A reception follows the concert with featured visual artist Alisha Lewis.

American pianist Stephenson’s love for music is immediately apparent in his joyous charisma onstage, expressive power and natural ease at the instrument. Hailed for “extraordinary narrative and poetic gifts” and interpretations that are “fresh, incisive and characterfully alive” (Gramophone), he is committed to making an impact on the world through his music-making.

Growing up in New York City, Stephenson started piano lessons at age 7 and was accepted into the Juilliard Outreach Music Advancement Program for underprivileged children the next year, where he attended numerous student recitals and fell in love with music.

At the age of 10, he advanced to Juilliard’s elite Pre-College program with the help of his teacher, Beth Nam. At Juilliard he studied with Matti Raekallio, Hung-Kuang Chen and Ernest Barretta. Stephenson practiced on a synthesizer at home until he found an old upright piano on the street that an elementary school had thrown away; that would become his practice piano for the next six years, until the Lang Lang Foundation donated a new piano to him when he was 17.

He credits the generous support of community programs with providing him musical inspiration and resources along the way. As he describes it, the “3rd Street Music School jump-started my music education; the Young People’s Choir taught me phrasing and voicing; the Juilliard Outreach Music Advancement Program introduced me to formal and rigorous piano training, which enabled me to get into Juilliard Pre-College; the Morningside Music Bridge validated my talent and elevated my self-confidence; the Boy’s Club of New York exposed me to jazz; and the Lang Lang Foundation brought me to stages worldwide and transformed me from a piano student to a young artist.”

Recent and upcoming highlights of Stephenson’s burgeoning career include appearances with the Calgary Philharmonic, Chicago Sinfonietta and the Fort Worth, Louisville, Lansing and North Carolina Symphony Orchestras; as well as recitals at the Phillips Collection Concert Series in Washington, D.C., Foundation Louis Vuitton Auditorium in Paris, Bad Kissinger Sommer Festival and BeethovenFest in Germany, Colour of Music Festival, Ravinia Festival and Weill Recital Hall at Carnegie Hall.

He has been featured on NPR, WUOL and WQXR, and appeared in the “Grammy Salute to Classical Music” Concert at Carnegie’s Stern Auditorium.

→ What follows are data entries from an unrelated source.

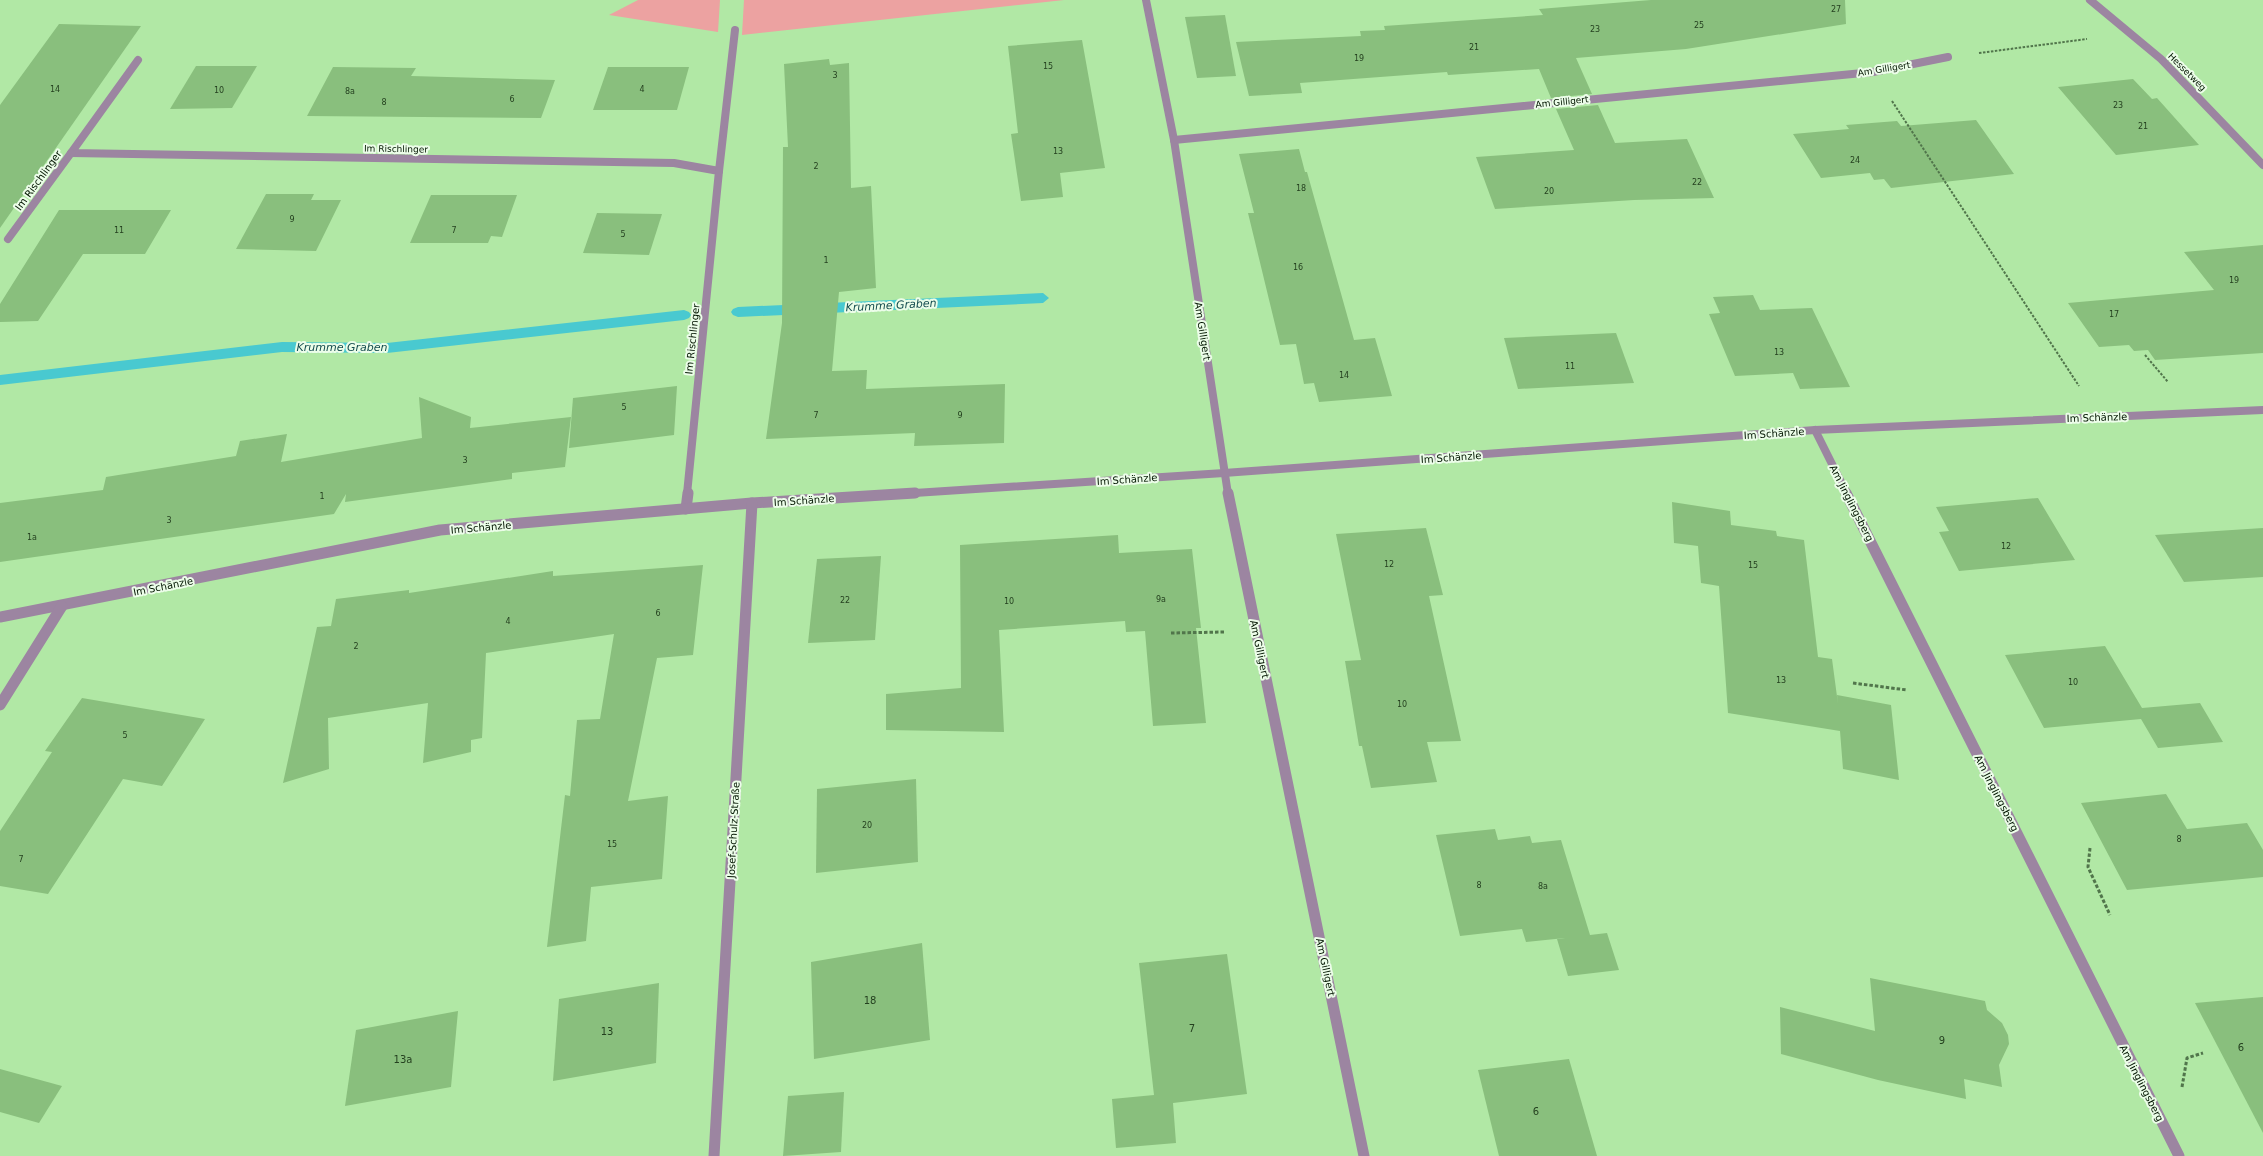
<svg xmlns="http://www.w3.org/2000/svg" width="2263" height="1156" viewBox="0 0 2263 1156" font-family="'DejaVu Sans',sans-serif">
<rect width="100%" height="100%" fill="#b1e8a5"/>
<g fill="#eca2a1">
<polygon points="638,0 720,0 718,32 609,15"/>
<polygon points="744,0 1064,0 742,35"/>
</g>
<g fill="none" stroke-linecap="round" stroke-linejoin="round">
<g fill="#49c9d0" fill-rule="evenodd">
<polygon points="1043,293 1049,298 1043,303 738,317 733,315 731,312 733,309 738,307"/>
<polygon points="684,310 689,312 691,315 689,318 684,320 387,353 282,352 0,385 0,375 282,342 387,343"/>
</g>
</g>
<g fill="#89bf7d">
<polygon points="1651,0 1845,0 1846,24 1686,49 1576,58 1592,94 1551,98 1539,69 1448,75 1447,72 1300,83 1302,93 1249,96 1236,42 1361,36 1360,31 1385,30 1384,26 1543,15 1539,9"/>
<polygon points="1225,15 1236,76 1197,78 1185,17"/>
<polygon points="59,24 141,26 0,228 0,105"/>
<polygon points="1082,40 1105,168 1060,173 1063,197 1021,201 1011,134 1018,133 1008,46"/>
<polygon points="829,59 830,65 849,63 851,188 871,186 876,288 839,292 832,371 867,370 866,389 1005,384 1004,443 914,446 915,433 766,439 782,323 783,147 788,147 784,64"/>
<polygon points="196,66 257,66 232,108 170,109"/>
<polygon points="333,67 416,68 411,76 555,80 541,118 307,116"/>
<polygon points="608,67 689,67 677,110 593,110"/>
<polygon points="2133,79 2152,99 2157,98 2199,145 2116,155 2058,87"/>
<polygon points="1598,105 1615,143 1687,139 1714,198 1634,200 1495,209 1476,157 1574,150 1556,109"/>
<polygon points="1976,120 2014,174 1891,188 1884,179 1874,180 1870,173 1821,178 1793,134 1849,129 1846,125 1897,121 1901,126"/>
<polygon points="1299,149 1305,172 1307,172 1354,340 1375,338 1392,396 1319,402 1314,383 1304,384 1296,344 1280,345 1248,213 1254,213 1239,154"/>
<polygon points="266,194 314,194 311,200 341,200 316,251 236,249"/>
<polygon points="431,195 517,195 502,237 491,236 488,243 410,243"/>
<polygon points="59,210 171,210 145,254 83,254 38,321 0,322 0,304"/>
<polygon points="597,213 662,214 649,255 583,253"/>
<polygon points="2263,245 2263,353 2155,360 2148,350 2134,351 2129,345 2099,347 2068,303 2214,290 2184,252"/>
<polygon points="1753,295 1760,310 1812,308 1850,387 1800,389 1793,373 1735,376 1709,314 1720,313 1713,297"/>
<polygon points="1616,333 1634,383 1518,389 1504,338"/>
<polygon points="677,386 674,435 569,448 573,398"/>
<polygon points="419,397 471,417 470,428 571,417 565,467 512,473 512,479 345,502 346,494 334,514 0,562 0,503 103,490 106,477 236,456 240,441 287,434 281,462 422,438"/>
<polygon points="2038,498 2075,560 1959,571 1939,532 1949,531 1936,507"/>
<polygon points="1672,502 1730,511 1731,525 1776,531 1777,536 1804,540 1818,657 1832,659 1838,704 1837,695 1891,705 1899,780 1843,769 1840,731 1728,713 1719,586 1701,583 1698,546 1674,543"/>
<polygon points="1426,528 1443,595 1429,596 1461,741 1427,742 1437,782 1371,788 1362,746 1359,746 1345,661 1361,660 1336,534"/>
<polygon points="2263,528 2263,577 2184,582 2155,535"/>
<polygon points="1118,535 1119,553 1192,549 1201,628 1196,628 1206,723 1153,726 1145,631 1126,632 1125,621 999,630 1004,732 886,730 886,694 961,688 960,545"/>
<polygon points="881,556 875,640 808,643 817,559"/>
<polygon points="703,565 693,655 657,658 628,801 668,796 662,879 591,887 586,941 547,947 565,795 570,796 577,720 600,719 614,634 486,653 482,738 471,740 471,752 423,763 428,703 328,718 329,769 283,783 317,627 331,626 336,599 409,590 409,593 553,571 553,576"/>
<polygon points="2105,646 2142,708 2200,703 2223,742 2158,748 2141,719 2044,728 2005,655"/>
<polygon points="82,698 205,719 162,786 123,779 48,894 0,886 0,831 52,752 45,751"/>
<polygon points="916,779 918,862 816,873 817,789"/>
<polygon points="2166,794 2187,829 2247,823 2263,850 2263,877 2127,890 2081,803"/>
<polygon points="1495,829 1498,840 1530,836 1532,843 1561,840 1590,935 1607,933 1619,970 1568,976 1557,939 1565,938 1526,942 1522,929 1460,936 1436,835"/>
<polygon points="922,943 930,1040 814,1059 811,962"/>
<polygon points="1227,954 1247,1094 1173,1103 1176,1143 1116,1148 1112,1099 1154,1095 1139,963"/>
<polygon points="1870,978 1985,1001 1987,1010 2002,1023 2008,1035 2009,1044 1999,1065 2002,1087 1964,1079 1966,1099 1878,1080 1781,1054 1780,1007 1875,1031"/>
<polygon points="659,983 656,1063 553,1081 559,999"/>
<polygon points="2263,997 2263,1133 2195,1003"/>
<polygon points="458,1011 451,1087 345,1106 356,1030"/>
<polygon points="1569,1059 1597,1156 1499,1156 1478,1070"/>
<polygon points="0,1069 62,1086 39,1123 0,1112"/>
<polygon points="844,1092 841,1152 783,1156 788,1096"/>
</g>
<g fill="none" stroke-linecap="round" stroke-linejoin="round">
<g stroke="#51754b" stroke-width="2" stroke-dasharray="2.5 1.5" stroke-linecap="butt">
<polyline points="1979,53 2087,39"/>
<polyline points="1892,101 2079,386"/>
<polyline points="2145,355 2168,382"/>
</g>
<g stroke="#51754b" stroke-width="3" stroke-dasharray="3.5 2" stroke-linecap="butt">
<polyline points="1171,633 1224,632"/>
<polyline points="1853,683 1907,690"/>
<polyline points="2090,848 2088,867 2110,915"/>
<polyline points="2182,1087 2187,1058 2203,1053"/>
</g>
<g stroke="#9c85a1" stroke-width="8">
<polyline points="1146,0 1174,140 1228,494"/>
<polyline points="2090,0 2161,59 2263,165"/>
<polyline points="138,60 71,153 674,163 719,171 687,494"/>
<polyline points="1174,140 1873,72 1948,57"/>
<polyline points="719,171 735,30"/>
<polyline points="8,239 71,153"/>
<polyline points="1815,430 1847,494"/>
<polyline points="899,494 1224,473 1815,430 2263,410"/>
</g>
<g stroke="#9c85a1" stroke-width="11">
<polyline points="1228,493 1364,1156"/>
<polyline points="1846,493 2179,1156"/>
<polyline points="686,509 688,493"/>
<polyline points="0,617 440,530 752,503 915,493"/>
<polyline points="0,705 62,606"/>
<polyline points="714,1156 752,503"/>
</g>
</g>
<g text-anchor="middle" stroke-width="4" stroke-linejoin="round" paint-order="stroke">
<g font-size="8" fill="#24401f">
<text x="1836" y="12">27</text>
<text x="1699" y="28">25</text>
<text x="1595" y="32">23</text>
<text x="1474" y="50">21</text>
<text x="1359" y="61">19</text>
<text x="1048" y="69">15</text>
<text x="835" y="78">3</text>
<text x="55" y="92">14</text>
<text x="642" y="92">4</text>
<text x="219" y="93">10</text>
<text x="350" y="94">8a</text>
<text x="512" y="102">6</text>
<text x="384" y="105">8</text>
<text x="2118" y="108">23</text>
<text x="2143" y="129">21</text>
<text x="1058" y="154">13</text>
<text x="1855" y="163">24</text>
<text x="816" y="169">2</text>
<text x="1697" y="185">22</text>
<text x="1301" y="191">18</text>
<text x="1549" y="194">20</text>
<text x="292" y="222">9</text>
<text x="119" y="233">11</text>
<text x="454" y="233">7</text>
<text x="623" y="237">5</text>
<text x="826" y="263">1</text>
<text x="1298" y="270">16</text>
<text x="2234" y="283">19</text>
<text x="2114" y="317">17</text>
<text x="1779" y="355">13</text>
<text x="1570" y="369">11</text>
<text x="1344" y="378">14</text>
<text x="624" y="410">5</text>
<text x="816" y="418">7</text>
<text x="960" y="418">9</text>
<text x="465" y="463">3</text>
<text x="322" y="499">1</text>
<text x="169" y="523">3</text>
<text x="32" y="540">1a</text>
<text x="2006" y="549">12</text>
<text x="1389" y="567">12</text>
<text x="1753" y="568">15</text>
<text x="1161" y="602">9a</text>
<text x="845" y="603">22</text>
<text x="1009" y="604">10</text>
<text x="658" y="616">6</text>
<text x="508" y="624">4</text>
<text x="356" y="649">2</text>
<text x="1781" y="683">13</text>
<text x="2073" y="685">10</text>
<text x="1402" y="707">10</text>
<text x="125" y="738">5</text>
<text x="867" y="828">20</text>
<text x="2179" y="842">8</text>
<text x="612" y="847">15</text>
<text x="21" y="862">7</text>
<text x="1479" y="888">8</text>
<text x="1543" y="889">8a</text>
</g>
<g font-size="9" fill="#021500" stroke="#ecfde9">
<text transform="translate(1884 69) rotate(-9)" y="3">Am Gilligert</text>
<text transform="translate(2187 72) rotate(45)" y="3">Hessetweg</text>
<text transform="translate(1562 102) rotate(-6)" y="3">Am Gilligert</text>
<text transform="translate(396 149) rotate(1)" y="3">Im Rischlinger</text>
</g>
<g font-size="10" fill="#021500" stroke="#ecfde9">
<text transform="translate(38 180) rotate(-54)" y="4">Im Rischlinger</text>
<text transform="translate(1203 331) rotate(81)" y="4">Am Gilligert</text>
<text transform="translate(692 339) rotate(-84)" y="4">Im Rischlinger</text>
<text transform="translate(2097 417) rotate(-2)" y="4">Im Schänzle</text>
<text transform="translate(1774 433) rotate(-4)" y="4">Im Schänzle</text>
<text transform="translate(1451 457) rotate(-4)" y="4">Im Schänzle</text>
<text transform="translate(1127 479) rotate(-4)" y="4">Im Schänzle</text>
<text transform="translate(804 500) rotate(-4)" y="4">Im Schänzle</text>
<text transform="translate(1852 503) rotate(63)" y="4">Am Jinglingsberg</text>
<text transform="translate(481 527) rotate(-5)" y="4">Im Schänzle</text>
<text transform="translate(163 586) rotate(-11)" y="4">Im Schänzle</text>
<text transform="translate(1260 649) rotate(78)" y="4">Am Gilligert</text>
<text transform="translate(1997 793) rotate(63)" y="4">Am Jinglingsberg</text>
<text transform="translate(733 830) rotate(-87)" y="4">Josef-Schulz-Straße</text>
<text transform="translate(1326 967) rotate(78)" y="4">Am Gilligert</text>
<text transform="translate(2142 1083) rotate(63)" y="4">Am Jinglingsberg</text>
</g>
<g font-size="10" fill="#24401f">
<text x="870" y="1004">18</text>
<text x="1192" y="1032">7</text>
<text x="607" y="1035">13</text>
<text x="1942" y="1044">9</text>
<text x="2241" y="1051">6</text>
<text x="403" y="1063">13a</text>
<text x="1536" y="1115">6</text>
</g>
<g font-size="11" font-style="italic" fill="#134b4e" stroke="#ecfde9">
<text transform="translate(891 305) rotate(-3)" y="4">Krumme Graben</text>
<text x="342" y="351">Krumme Graben</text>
</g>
</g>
</svg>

He now studies in the Harvard-NEC Dual Degree Program, pursuing a bachelor’s degree in economics at Harvard and a master’s degree in piano performance at the New England Conservatory under Wha Kyung Byun. And his accolades along the way have been numerous — in addition to being the first Black finalist at the Van Cliburn International Piano Competition in 2022, he was named a 2022 Gilmore Young Artist, as well as a 2017 U.S. Presidential Scholar in the Arts and a Young Scholar of the Lang Lang International Music Foundation.

He also received a jury discretionary award at the 2015 Cliburn International Junior Piano Competition and Festival.

Alisha Lewis is an artist deeply rooted in the American South with a studio practice that uplifts Black women, their stories, folklore and aesthetics.

Rendered in both clay and paint, the artwork focuses upon the female body. Evoking unique perspectives in fantastical scenarios. Her portraits have been exhibited across the United States and abroad. Lewis is a native of Jacksonville and holds a Bachelor of Fine Arts Degree (ceramics), with minors in art history and African-American studies from the University of Florida.

She earned a Master of Professional Studies Degree, Business of Art and Design, from the Maryland Institute College of Art in Baltimore. She taught public school elementary visual arts and volunteers in the community through various clean-ups, food banks and donation drives. Her goal in life is to be a mechanism of empowerment.

Uplifting women to display all their natural attributes and genius is the focus of her oeuvre. Her most recent public art installation, “For The Generations to Fulfill The Dream,” a life-size bronze statue, is displayed in Tallahassee. It memorializes the leadership of female college students from Florida A&M University who catalyzed the boycotts and sit-ins of the Civil Rights Movement in Florida’s capital. Moreover, her ceramic sculpture “Sweet Fruit” is in dialogue with the folklore of “cursed peaches” in the Devil’s Punchbowl of Natchez, Mississippi. Lewis’s work brings narratives, histories and folklore of a culture to life.